I think the answer lies in the fact that life isn’t just comprised of big moments. We don’t find love every day, nor do we make wonderful new friends. We certainly don’t get a new puppy, or have a baby on a daily basis. People don’t do things for us every day that hit us squarely in the chest, or make us cry and say “Wow, you did this for me?” That’s just life. But just like we have to remember to appreciate the people in our lives, especially those that have been around since forever, and we have to remember that our 10-year-old dog loves us just as much as that puppy did, and that toddler or teenager is still that newborn just with different sizing and packaging, we have to learn to be mindfully aware of the everyday opportunities to be grateful.
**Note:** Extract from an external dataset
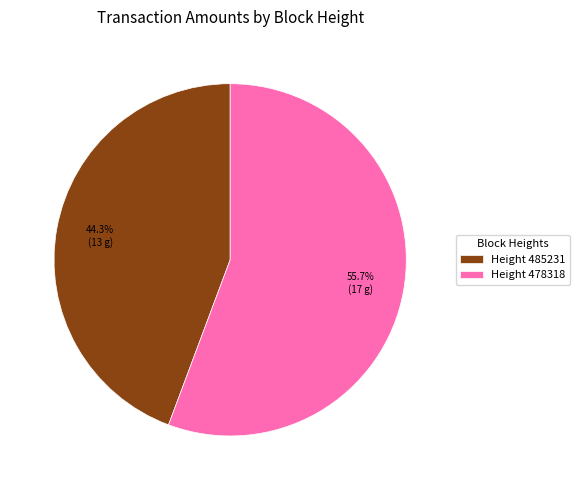

How many segments does this pie chart have?

2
How wonderful would it be to feel all fluttery and floaty every time someone hands us our daily coffee at the diner, or Starbucks, or Dunkin’ Donuts? Some people might think we’re crazy, but who cares about them? We’ll be walking around smiling and they won’t know why. I want to give it a try. Who’s with me?
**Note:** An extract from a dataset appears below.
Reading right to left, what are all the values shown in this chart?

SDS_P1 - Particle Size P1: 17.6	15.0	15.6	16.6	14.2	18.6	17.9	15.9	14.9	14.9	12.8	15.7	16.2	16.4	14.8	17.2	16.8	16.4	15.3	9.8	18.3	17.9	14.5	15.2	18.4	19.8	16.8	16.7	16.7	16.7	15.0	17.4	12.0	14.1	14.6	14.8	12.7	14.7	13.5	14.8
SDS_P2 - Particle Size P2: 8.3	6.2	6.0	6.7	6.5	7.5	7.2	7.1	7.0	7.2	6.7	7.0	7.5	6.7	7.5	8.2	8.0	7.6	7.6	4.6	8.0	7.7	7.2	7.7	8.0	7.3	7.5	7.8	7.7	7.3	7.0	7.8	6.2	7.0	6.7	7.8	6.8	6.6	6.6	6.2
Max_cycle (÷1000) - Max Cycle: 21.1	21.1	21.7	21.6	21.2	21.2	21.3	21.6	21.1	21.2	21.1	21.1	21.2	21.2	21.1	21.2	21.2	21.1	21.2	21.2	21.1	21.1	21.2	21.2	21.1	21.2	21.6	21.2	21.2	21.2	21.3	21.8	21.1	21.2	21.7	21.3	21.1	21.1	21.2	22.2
For today’s cocktail, I did some research on which herbs and flowers mean gratitude and appreciation and I discovered that they are none other than jasmine and parsley. Okay then, I knew I could work with those and so I made a simple syrup using fresh parsley and jasmine tea. Yesterday I made a trip up to North Jersey to visit a distillery called Claremont that makes an amazingly smooth potato vodka, a moonshine whiskey, and will soon be releasing a bourbon as well. I used Claremont vodka as my base spirit because I loved its texture, purity, and taste and I knew it would provide the perfect backdrop for the parsley and jasmine flavors. For the bridge ingredient, I decided to go with a wonderful blend of sake and yuzu, a Japanese citrus fruit that is a like a combination of Mandarin orange, Meyer lemon, and Key lime. It’s fantastic! The flavors came together in a very delicate way, which was exactly what I was after. We need a gentle nudge every day to remember to notice all there is to be grateful for, even in the smallest of gestures from relative strangers. And, most importantly, we have to act on the gratitude we feel. Let it bubble up, let it make you smile, and let it be seen. Happy Friday everyone! I’m so grateful for all of you!
With Deepest Thanks
2 oz Claremont Vodka*
3/4 oz Joto Yuzu sake
3/4 oz jasmine tea parsley simple syrup**
2 dashes Fee Brothers jasmine water
Add all the ingredients to the bottom half of a shaker tin. Add your ice and shake for 20-30 seconds until very cold. Double strain into a chilled cocktail glass. Express thanks. Enjoy!
*Check out Claremont’s website for local availability.
**Combine a half cup of sugar with a half cup of boiling water and stir until clear. Pour into a Mason jar and add a good handful of parsley sprigs and a jasmine tea bag. Allow to steep until cool.